• _PROBLEM TO SOLVE_
Can you format the part of the material that opens with the line containing "city: Kainan" and closes with the line containing "latitude: 52.8639" as a Markdown table with the columns "Row" and "Line", numbering each line and leaving out blank ones?

• _RECORD EXCERPTS_
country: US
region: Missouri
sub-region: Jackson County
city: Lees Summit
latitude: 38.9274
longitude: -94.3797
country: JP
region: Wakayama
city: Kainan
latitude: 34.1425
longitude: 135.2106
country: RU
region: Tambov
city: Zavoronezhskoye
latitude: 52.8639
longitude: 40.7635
---
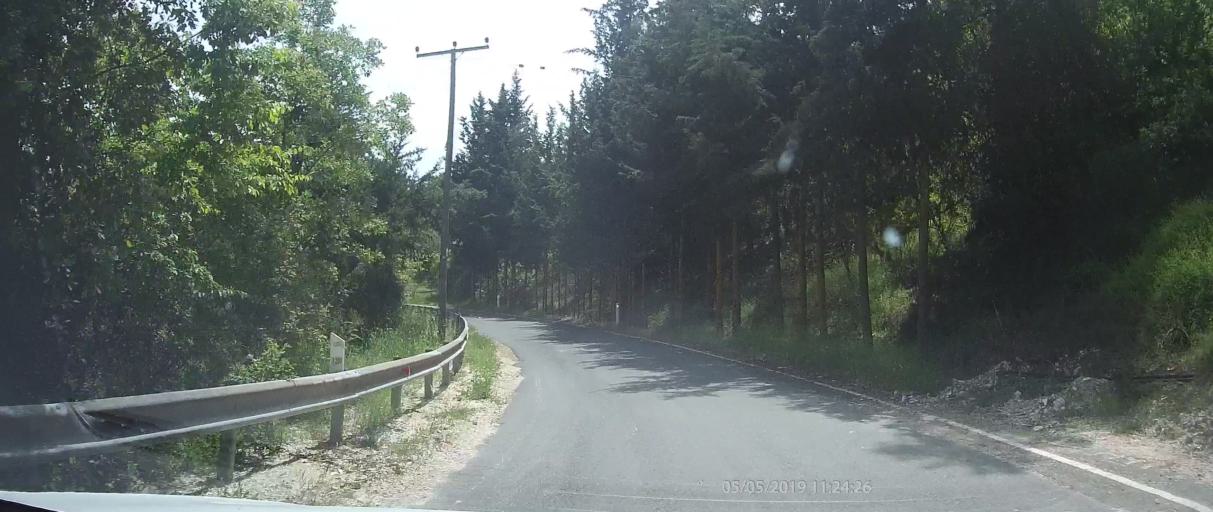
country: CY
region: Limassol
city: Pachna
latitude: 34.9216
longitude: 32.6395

• _SOLUTION BELOW_
| Row | Line |
|---|---|
| 1 | city: Kainan |
| 2 | latitude: 34.1425 |
| 3 | longitude: 135.2106 |
| 4 | country: RU |
| 5 | region: Tambov |
| 6 | city: Zavoronezhskoye |
| 7 | latitude: 52.8639 |